▶ Problem to work on
Go to the line with "Erweiterte Masken und Pfadanimationen" in the records below, then output it and each following line exactly, up to and including the line with "18ª edição do". Skip pictures and add nothing.

Records for this task section start

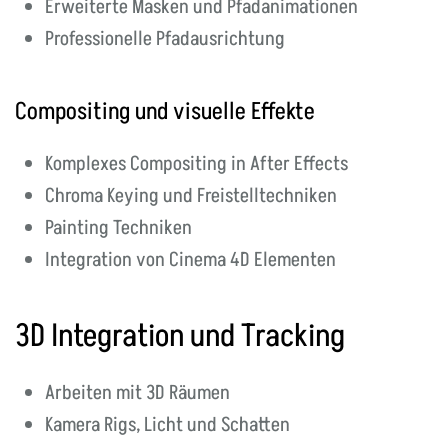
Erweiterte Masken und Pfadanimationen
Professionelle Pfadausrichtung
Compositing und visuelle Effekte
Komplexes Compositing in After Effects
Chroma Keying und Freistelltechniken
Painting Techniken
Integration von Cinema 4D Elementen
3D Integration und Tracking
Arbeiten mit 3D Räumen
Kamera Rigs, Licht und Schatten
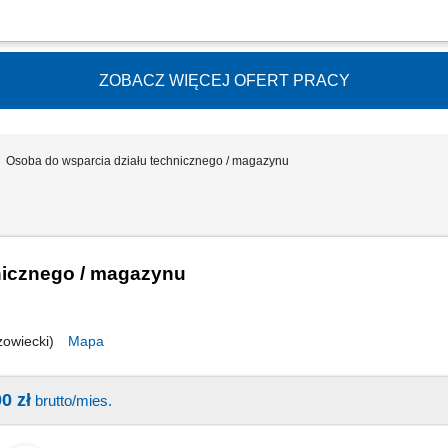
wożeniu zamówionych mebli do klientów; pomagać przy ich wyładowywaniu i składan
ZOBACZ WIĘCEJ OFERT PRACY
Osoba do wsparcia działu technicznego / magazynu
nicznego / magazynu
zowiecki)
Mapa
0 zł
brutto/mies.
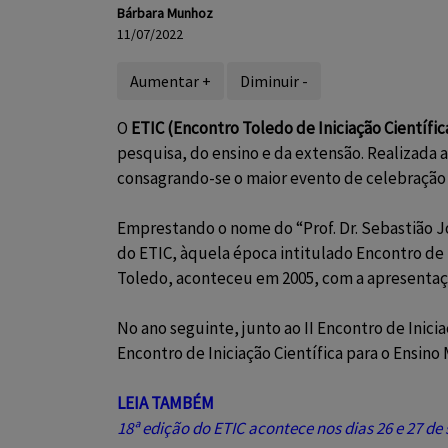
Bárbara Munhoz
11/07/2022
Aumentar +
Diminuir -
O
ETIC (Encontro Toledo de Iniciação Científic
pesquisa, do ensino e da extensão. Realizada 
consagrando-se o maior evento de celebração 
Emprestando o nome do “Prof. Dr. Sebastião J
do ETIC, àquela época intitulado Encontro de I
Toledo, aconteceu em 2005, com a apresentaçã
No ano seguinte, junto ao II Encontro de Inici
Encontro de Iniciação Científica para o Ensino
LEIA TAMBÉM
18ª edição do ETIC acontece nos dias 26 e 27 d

Records for this task section end
Records for this task section start

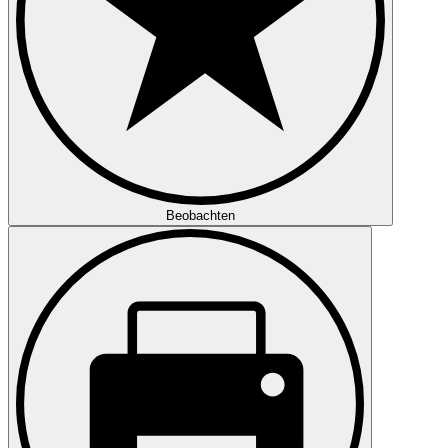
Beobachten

Records for this task section end
Records for this task section start

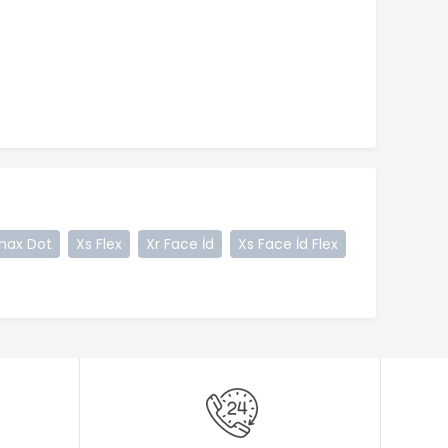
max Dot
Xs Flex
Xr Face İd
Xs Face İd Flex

Records for this task section end

▶ Task solution
Erweiterte Masken und Pfadanimationen
Professionelle Pfadausrichtung
Compositing und visuelle Effekte
Komplexes Compositing in After Effects
Chroma Keying und Freistelltechniken
Painting Techniken
Integration von Cinema 4D Elementen
3D Integration und Tracking
Arbeiten mit 3D Räumen
Kamera Rigs, Licht und Schatten
wożeniu zamówionych mebli do klientów; pomagać przy ich wyładowywaniu i składan
ZOBACZ WIĘCEJ OFERT PRACY
Osoba do wsparcia działu technicznego / magazynu
nicznego / magazynu
zowiecki)
Mapa
0 zł
brutto/mies.
Bárbara Munhoz
11/07/2022
Aumentar +
Diminuir -
O
ETIC (Encontro Toledo de Iniciação Científic
pesquisa, do ensino e da extensão. Realizada 
consagrando-se o maior evento de celebração 
Emprestando o nome do “Prof. Dr. Sebastião J
do ETIC, àquela época intitulado Encontro de I
Toledo, aconteceu em 2005, com a apresentaçã
No ano seguinte, junto ao II Encontro de Inici
Encontro de Iniciação Científica para o Ensino
LEIA TAMBÉM
18ª edição do ETIC acontece nos dias 26 e 27 d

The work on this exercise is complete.